This is a rather important question all of us should ask ourselves. What truly is our goal at the gym, on the trail, or in life in general? Is that too much to think about? It shouldn’t be. The reason I ask this questions is because too many people have a broad, general goal about fitness and what they want to do. But that lack of a specific goal is what actually holds them back.
Let’s look at this from another angle. If your goal in life is to ‘get rich’ then I am sure you understand that you need some sort of plan to get there. By the same token if your goal is to ‘get in great shape’ you will need a plan to get there. Simply going to gym to do a general workout and trying to eat healthier sometimes is about the same as just going to the same job each day; you aren’t going to get rich doing it.
Set a Goal!
So besides just being overly general and giving yourself a goal like, “Slimming down for the summer,” why not give yourself a real goal with benchmarks and then make a plan to get there? The reason most people don’t do it is because it involves work. Aside from the planning then you need to actually follow through or admit failure on reaching your goals.
People hate to admit failure.
So instead it is much easier to put out a broad goal that doesn’t hold you to very much in regards to standards. Of course this is a plan to not achieve success but instead achieve mediocrity. Should your goals be mediocre? Of course not!
Unless you want to be a middling person in life you should not settle for this! Instead you should turn your body into an example of what you can achieve. If you want to look a certain way, attain a particular level of fitness, or get yourself ready for an athletic endeavor then set your mind on that goal and achieve it!
Make a Plan!
Every goal is attainable with the right plan. Instead of, “getting in better shape” let’s get specific. How about, “I want to reduce my bodyfat to about 8% so I can see six-pack abs and add muscle tone and size to my entire body. I would like to get my weight to about 200 pounds with an athletic look, be able to run a sub-7 minute mile, and run a 10k in the next 3 months.” Now that is a specific goal!
With clearly defined benchmarks set now you can craft a plan to meet that goal. A healthy diet can be constructed to work with a training program that involves a lot of running and some weight training. Calorie counting and appropriate ratios of foods can be determined along with a training schedule to get to where you want to be in that specific time.
Doesn’t that seem a lot better than just getting into better shape? Of course it does because it gives your mind a specific level of focus and interest that is vital if you wish to actually achieve your goal. It can be very hard to stay motivated with an un-specific goal because it matters less to you and subconsciously (or even consciously) you know it. That is why so many diet and exercise programs start off very strongly for people and then fade. In the beginning people have clearly defined goals and are more excited to reach them.

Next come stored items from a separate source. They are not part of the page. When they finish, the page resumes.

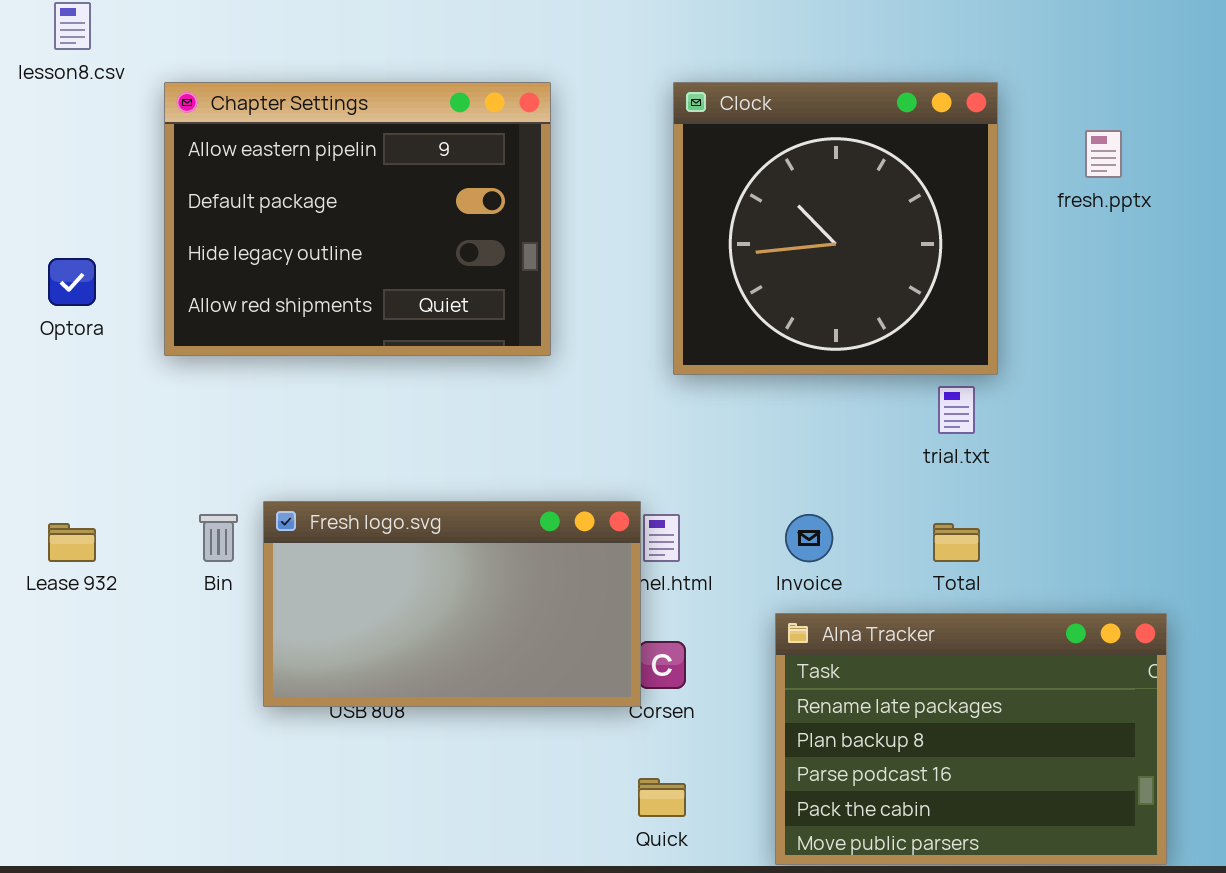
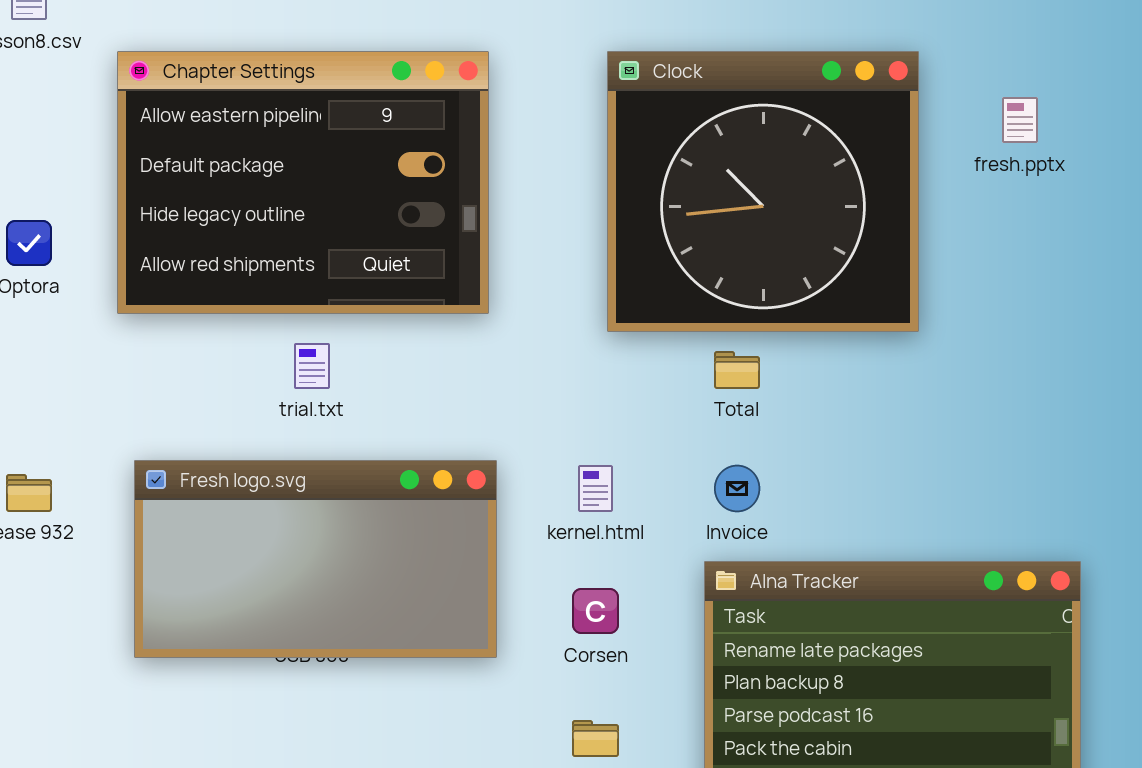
trial.txt: [938,386,975,434] -> [294,343,330,389], moved
Fresh logo.svg: [263,501,641,707] -> [134,460,497,658], moved
Total: [933,523,980,562] -> [714,351,760,389], moved

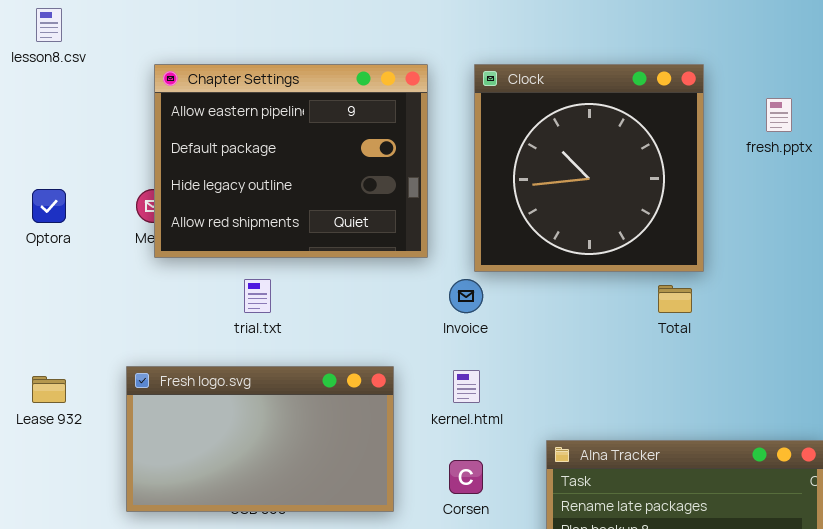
Chapter Settings: [117,51,489,314] -> [154,64,428,258], moved
Total: [714,351,760,389] -> [658,285,692,313], moved
Invoice: [714,465,760,512] -> [449,279,483,313], moved

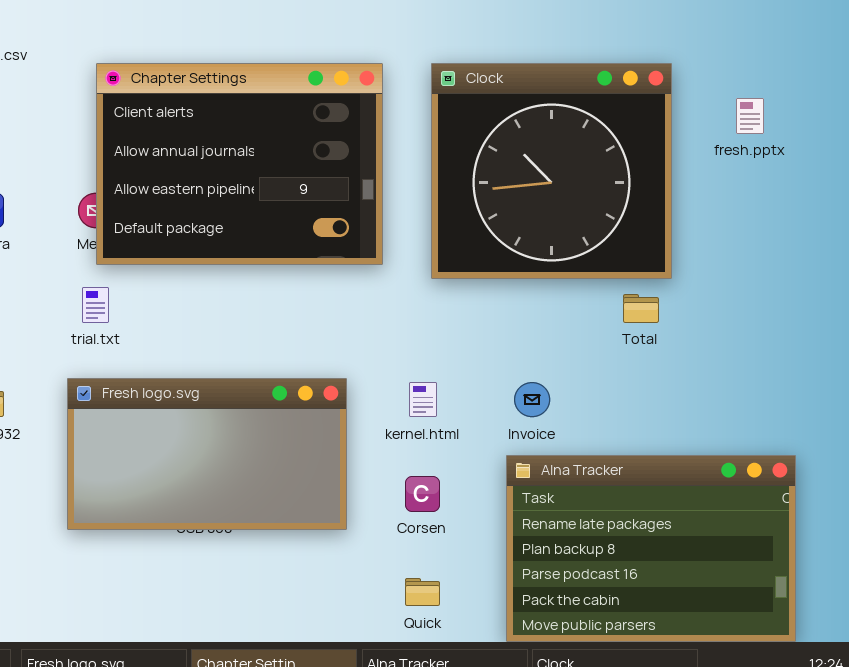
Chapter Settings: [154,64,428,258] -> [96,63,383,265], scrolled up 2 rows
trial.txt: [244,279,271,313] -> [82,287,109,323], moved
Invoice: [449,279,483,313] -> [514,382,550,417], moved

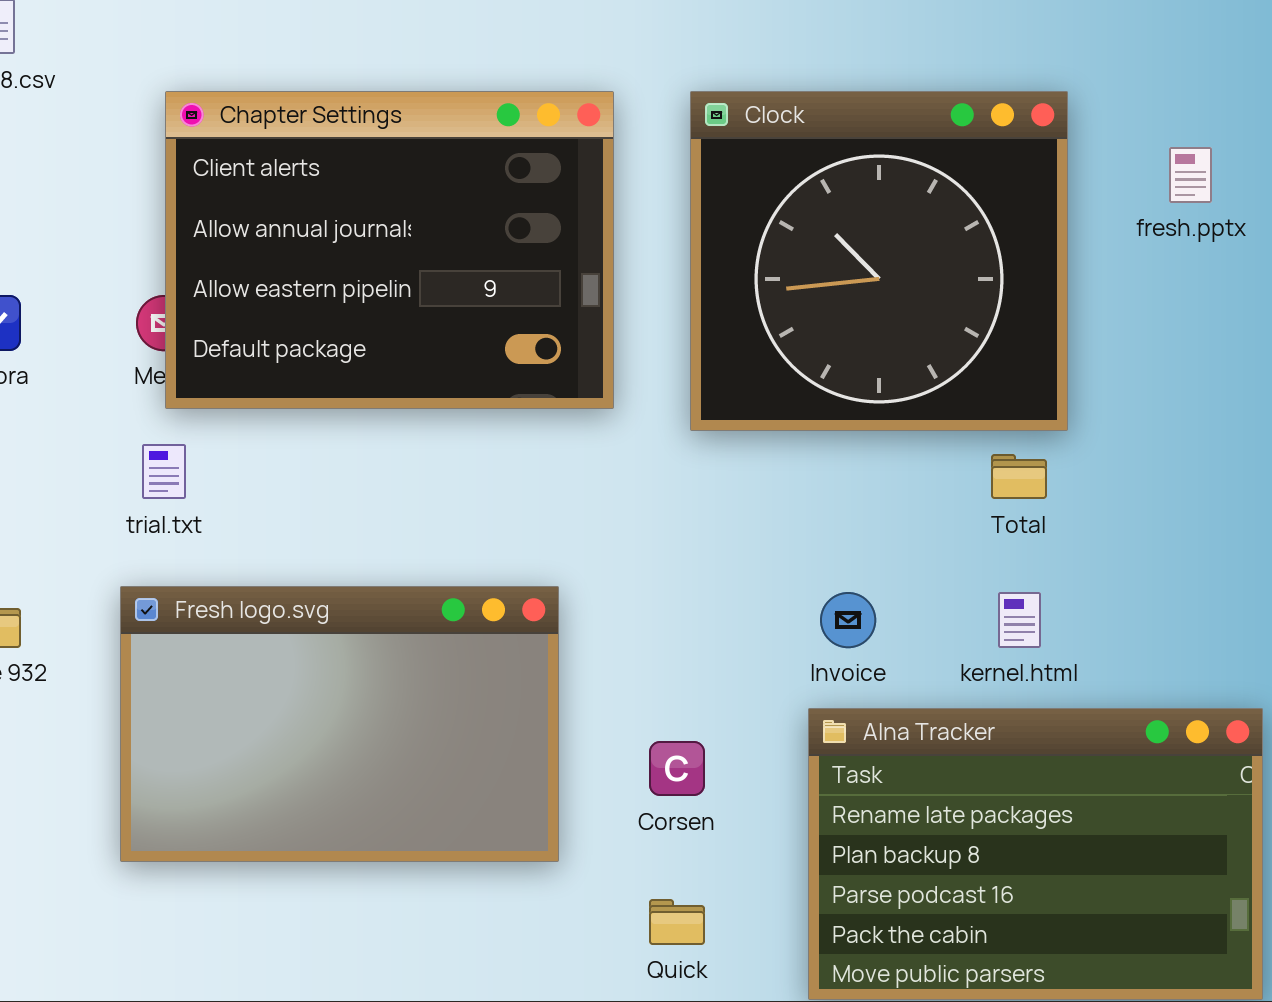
Fresh logo.svg: [67,378,347,530] -> [120,586,559,862], resized
kernel.html: [409,382,437,417] -> [998,592,1041,648], moved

But if they aren’t getting where they need to be as quickly as they want the motivation begins to disappear. At that point is when you should adjust and evaluate the program and goals. There is nothing wrong with missing a goal because sometimes life happens. The true crime is not making an adjustment and getting right back on the horse.
Putting it All Together
Make a goal. Make a plan. Put that plan in motion. Stay motivated. Re-evaluate and adjust as needed. Keep repeating this process during your life. If you do then your health and well-being won’t end up on the New Year’s resolution list each year and more than likely you will be a better person because of it. Sound too good or simple to be true? Well the concept is but it still takes effort and determination; but everything worthwhile in life usually does.